Geriatric Orthopaedic Surgery & Rehabilitation, 2018 · DOI: 10.1177/2151459318770882 · Published: March 18, 2018

Spinal Cord InjuryAgingTrauma

Simple Explanation

This study looks at factors affecting long-term survival of patients with cervical spine fractures, focusing on age. It analyzes data from a level I trauma center over 10 years. The study found that age, gender, and spinal cord injury significantly influence long-term survival. Older patients and males had a higher risk of mortality. Falls were the most common cause of injury, especially in older patients. The findings suggest more research is needed for cervical spine injuries in older adults.

Study Duration
10 years
Participants
632 patients with cervical spine fractures
Evidence Level
Level III Retrospective Cohort Study

Key Findings

  • 1
    Age, gender, and SCI status significantly influenced survival during the study period.
  • 2
    Long-term survival decreased significantly for all patients older than age 65.
  • 3
    Falls were the leading mechanism of injury for patients older than age 64.

Research Summary

This study analyzed data from 632 patients with cervical spine fractures to identify factors influencing in-hospital and long-term mortality, with a focus on age. The study identified age, gender, and SCI status as significant variables influencing long-term survival among patients with cervical spine fractures.

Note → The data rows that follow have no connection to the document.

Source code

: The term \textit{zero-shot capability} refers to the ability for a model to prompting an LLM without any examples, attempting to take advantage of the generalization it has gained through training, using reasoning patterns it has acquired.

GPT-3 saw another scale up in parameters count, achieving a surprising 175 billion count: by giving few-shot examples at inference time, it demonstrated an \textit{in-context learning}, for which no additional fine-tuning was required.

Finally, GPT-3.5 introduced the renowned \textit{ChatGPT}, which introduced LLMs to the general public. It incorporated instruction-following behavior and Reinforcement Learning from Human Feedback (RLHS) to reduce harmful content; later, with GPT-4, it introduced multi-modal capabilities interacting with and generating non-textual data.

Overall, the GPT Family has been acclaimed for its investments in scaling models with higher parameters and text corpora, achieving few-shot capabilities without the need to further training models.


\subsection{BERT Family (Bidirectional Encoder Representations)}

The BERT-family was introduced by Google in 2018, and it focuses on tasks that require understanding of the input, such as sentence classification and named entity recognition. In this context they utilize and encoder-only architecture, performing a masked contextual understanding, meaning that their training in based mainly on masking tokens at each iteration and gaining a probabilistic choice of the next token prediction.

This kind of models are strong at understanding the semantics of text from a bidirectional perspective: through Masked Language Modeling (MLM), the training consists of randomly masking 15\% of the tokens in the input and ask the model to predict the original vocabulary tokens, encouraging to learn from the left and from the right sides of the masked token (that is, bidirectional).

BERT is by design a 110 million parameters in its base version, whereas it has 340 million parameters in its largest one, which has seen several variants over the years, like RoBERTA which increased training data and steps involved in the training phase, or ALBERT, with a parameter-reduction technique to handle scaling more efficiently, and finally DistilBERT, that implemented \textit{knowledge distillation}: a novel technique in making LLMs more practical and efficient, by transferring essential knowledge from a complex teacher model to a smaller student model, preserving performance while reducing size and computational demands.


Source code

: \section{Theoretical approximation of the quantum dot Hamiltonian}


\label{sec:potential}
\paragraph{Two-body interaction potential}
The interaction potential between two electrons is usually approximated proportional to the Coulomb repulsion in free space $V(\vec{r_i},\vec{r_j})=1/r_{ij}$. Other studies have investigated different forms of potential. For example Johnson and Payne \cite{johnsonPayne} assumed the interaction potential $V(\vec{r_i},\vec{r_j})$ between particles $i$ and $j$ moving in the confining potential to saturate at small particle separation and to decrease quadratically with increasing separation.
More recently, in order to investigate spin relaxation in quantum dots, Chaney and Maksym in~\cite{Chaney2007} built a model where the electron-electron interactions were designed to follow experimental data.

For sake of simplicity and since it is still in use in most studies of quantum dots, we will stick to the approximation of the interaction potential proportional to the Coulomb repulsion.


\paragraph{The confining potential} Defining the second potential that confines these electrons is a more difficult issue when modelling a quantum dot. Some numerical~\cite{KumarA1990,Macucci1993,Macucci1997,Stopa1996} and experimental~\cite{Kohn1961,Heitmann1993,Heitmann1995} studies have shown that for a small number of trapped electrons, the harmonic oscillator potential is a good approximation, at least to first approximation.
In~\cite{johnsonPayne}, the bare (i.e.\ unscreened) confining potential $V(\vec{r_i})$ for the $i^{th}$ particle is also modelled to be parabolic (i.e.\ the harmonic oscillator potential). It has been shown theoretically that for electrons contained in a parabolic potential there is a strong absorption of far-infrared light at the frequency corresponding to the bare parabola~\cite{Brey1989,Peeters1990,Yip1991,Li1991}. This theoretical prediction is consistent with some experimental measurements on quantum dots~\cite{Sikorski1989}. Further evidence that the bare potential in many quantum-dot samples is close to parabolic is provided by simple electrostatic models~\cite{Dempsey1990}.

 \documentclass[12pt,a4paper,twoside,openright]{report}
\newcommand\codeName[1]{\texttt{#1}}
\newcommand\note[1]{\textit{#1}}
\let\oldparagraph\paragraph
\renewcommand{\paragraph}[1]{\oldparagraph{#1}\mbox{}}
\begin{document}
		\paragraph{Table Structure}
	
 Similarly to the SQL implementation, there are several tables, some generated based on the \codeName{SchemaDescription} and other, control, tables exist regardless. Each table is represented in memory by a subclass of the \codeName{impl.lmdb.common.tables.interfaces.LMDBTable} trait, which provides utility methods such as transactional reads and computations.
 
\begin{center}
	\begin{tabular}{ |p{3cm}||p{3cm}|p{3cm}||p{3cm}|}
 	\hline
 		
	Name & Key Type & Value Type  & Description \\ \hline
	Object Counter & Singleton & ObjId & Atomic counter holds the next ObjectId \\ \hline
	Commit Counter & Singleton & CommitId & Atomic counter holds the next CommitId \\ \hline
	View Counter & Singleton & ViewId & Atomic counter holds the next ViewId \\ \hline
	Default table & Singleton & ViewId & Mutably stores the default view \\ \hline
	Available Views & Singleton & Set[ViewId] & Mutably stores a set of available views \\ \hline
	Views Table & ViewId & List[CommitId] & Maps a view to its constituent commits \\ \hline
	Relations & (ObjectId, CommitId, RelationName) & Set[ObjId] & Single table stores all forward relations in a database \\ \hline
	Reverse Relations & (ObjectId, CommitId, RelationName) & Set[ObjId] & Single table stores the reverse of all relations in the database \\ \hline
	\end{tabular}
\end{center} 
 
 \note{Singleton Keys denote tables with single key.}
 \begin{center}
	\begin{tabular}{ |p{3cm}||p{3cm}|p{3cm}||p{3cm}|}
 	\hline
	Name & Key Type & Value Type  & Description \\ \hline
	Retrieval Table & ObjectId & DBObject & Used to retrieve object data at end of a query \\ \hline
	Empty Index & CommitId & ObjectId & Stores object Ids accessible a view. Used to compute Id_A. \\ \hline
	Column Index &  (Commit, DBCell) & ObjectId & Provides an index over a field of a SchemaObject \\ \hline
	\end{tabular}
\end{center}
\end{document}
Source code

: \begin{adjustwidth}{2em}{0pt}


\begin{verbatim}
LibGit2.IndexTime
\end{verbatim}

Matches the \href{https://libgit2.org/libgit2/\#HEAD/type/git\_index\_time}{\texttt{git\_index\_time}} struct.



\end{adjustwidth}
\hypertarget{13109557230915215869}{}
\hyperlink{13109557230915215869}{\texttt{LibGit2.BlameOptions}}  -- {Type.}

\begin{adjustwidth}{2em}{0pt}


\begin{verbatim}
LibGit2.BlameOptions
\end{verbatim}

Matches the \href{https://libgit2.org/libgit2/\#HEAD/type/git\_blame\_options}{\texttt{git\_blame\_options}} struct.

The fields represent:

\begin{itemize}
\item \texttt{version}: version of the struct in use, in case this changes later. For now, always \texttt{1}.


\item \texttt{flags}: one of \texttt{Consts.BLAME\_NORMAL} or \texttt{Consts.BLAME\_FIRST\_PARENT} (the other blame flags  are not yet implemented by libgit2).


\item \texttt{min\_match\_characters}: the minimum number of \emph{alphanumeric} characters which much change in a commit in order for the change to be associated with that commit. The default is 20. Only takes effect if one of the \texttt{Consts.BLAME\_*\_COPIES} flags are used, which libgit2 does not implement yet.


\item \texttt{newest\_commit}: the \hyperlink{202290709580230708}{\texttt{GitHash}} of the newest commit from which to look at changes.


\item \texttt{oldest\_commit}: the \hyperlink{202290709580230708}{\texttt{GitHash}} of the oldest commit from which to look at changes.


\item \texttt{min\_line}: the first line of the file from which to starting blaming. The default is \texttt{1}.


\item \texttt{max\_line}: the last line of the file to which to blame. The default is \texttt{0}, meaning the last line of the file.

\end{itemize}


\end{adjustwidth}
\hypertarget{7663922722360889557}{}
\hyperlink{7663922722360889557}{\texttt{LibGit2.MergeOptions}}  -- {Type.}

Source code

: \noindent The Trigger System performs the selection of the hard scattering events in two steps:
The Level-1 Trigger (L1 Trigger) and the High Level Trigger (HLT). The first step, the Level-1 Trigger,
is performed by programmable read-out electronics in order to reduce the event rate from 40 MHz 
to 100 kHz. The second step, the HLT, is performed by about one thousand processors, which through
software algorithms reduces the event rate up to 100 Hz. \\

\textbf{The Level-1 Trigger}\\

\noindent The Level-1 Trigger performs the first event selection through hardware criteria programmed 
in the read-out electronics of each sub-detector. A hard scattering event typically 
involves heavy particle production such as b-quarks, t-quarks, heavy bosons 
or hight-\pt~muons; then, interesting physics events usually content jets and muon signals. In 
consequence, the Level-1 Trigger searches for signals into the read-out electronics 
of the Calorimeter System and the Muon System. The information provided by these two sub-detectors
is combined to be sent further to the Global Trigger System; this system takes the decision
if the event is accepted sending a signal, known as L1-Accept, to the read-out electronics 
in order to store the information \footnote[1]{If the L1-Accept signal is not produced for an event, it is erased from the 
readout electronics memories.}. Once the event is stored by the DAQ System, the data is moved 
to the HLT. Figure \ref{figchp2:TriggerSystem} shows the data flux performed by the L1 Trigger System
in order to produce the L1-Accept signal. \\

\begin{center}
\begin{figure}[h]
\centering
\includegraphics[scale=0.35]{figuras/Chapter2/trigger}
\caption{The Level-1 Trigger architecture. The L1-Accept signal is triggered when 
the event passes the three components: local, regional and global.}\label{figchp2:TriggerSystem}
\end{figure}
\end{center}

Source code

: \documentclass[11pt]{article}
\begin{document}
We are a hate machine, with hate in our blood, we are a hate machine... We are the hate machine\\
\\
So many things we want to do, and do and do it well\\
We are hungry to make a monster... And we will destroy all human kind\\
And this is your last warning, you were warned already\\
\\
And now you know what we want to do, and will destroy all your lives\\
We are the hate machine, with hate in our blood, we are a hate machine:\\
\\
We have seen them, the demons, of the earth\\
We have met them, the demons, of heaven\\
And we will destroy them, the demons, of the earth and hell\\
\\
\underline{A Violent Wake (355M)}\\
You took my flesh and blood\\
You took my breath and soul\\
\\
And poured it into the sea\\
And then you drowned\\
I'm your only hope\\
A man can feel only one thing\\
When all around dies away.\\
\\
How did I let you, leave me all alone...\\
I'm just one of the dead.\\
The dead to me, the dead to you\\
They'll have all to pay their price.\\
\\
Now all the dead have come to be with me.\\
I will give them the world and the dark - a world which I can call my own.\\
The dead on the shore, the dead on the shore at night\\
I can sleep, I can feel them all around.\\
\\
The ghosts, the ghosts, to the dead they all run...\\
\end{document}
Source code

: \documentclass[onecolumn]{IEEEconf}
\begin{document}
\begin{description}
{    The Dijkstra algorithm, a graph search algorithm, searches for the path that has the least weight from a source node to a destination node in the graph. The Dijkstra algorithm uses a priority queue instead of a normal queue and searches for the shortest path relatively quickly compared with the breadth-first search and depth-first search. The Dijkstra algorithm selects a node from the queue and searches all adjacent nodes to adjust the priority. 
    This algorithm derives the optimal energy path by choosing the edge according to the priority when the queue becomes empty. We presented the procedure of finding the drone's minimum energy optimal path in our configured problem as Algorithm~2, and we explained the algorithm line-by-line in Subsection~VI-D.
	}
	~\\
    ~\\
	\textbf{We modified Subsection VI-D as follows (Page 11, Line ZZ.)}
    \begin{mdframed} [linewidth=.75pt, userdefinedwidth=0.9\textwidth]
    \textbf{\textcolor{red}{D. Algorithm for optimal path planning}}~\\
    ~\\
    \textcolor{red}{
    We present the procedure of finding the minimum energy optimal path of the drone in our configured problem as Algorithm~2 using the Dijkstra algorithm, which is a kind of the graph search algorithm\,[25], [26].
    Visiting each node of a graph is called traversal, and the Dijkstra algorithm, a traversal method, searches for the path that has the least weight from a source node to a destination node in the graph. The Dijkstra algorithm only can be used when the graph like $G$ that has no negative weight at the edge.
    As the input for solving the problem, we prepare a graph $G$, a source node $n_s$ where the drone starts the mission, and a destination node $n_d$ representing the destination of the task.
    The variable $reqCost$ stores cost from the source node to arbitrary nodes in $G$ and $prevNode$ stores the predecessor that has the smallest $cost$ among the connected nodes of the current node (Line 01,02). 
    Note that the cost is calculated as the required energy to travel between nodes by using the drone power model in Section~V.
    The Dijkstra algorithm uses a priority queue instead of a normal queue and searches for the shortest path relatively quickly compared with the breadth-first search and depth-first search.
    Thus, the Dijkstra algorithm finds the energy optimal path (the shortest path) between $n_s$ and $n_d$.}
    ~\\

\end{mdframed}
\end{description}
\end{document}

The results suggest that cervical spine injuries in geriatric patients with trauma may warrant additional research.

Practical Implications

Risk Stratification

Age, gender, and SCI status can be used to stratify risk in patients with cervical spine fractures.

Targeted Interventions

Older patients, males, and those with SCI may benefit from targeted interventions to improve long-term survival.

Further Research

Additional research is needed to optimize treatment algorithms and resource allocation for geriatric patients with cervical spine fractures.

Study Limitations

  • 1
    Data on comorbidities may be underestimated.
  • 2
    Imaging, types of nonsurgical or surgical procedures, or time to surgery were not included in the analysis.
  • 3
    Data available for discharge status was limited.